Implementations And Evaluation Of FPGA Inner
Product Co-Processor Designs
Inner product calculations are core calculations
associated with both direct and indirect techniques
for solving adaptive STAP weights. Two different
inner product circuits were designed and implemented,
each for a single FPGA. One design implements a "multiply-and-add" architecture
and the other implements a "multiply-and-accumulate" architecture.

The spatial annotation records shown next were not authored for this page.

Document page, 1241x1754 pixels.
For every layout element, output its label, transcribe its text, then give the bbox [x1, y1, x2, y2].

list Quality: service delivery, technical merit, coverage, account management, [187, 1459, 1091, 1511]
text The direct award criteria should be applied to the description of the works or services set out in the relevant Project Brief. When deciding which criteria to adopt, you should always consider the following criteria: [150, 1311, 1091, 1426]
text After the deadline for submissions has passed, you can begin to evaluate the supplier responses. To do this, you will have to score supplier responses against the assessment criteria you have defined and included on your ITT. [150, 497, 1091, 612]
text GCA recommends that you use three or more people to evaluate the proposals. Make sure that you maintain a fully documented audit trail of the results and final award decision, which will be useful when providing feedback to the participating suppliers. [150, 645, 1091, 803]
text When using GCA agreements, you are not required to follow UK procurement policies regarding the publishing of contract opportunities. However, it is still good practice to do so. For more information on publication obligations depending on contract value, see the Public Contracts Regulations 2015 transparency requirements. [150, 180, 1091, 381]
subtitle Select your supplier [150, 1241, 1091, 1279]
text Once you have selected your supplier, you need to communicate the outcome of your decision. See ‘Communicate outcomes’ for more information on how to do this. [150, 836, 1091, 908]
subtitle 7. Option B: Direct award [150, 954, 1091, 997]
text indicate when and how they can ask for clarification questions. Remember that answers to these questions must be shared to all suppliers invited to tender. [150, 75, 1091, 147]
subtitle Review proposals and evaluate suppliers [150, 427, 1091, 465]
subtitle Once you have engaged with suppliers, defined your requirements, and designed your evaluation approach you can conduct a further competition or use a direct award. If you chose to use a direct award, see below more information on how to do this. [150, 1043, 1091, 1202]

The first design inputs four operands per cycle and
has two multipliers and one adder circuit. The second
design inputs two operands per cycle and has one
multiplier and one accumulator. Both designs are
heavily pipelined to increase the speed at which
they can operate. Each of the two basic designs were
implemented for two different data types: 16-bit
floating point and 16-bit integer. We have discovered
that although the first design contains more hardware
(two multipliers rather than one), its internal signal
lengths are much shorter than those of the second
design. This is probably because there is naturally
one direction of data flow in the first design, whereas
the second design involves feedback signals associated
with the accumulator. Assuming a linear model for
capacitance as a function of signal length, our power
prediction simulator indicates that the second design
does indeed consume more power, for a give data set,
than does the first.
CURRENT PLAN
Multiple Chip And Multiple Board Implementations
For FIR filters
Realistic systems may involve
filters with hundreds of taps. Thus, designs must
be able to span multiple
chips and boards of FPGAs.
Utilization Of Network Simulator For Optimal
Mapping And Scheduling For STAP.
The core of the scheduling component of the STAP
optimization requires that the accurate prediction
of communication times. Thus, after being thoroughly
tested and calibrated, the simulator will be used
for this purpose.
Calibration Of The Probabilistic Power Prediction
Tool For FPGAs.
We will continue in our efforts to obtain repeatable
power measurements for actual FPGAs. This is necessary
in order to properly calibrate our power prediction
tool.
Implementation Of Optimal Mapping And Scheduling
Techniques For STAP
Although the two-phase optimization technique has
been designed, we need to next implement this and
test the results. This will involve integration of
the network simulator for evaluation of the quality
of each scheduling technique considered.
Extensions Of Current Inner-Product Designs
For Complex Data
Our current implementations for inner-products on
FPGAs are for real integer and floating point data.
We will extend these designs for complex integer
and floating point data formats.
Implementation Of The Hybrid FPGA / Multiprocessor-Based
System.
We have already designed and architected
the hybrid FPGA /multiprocessor-based system. Now
that the hardware has arrived, we will begin interfacing
the FPGA-based boards with the Mercury multiprocessor
system and develop the prototype system.
|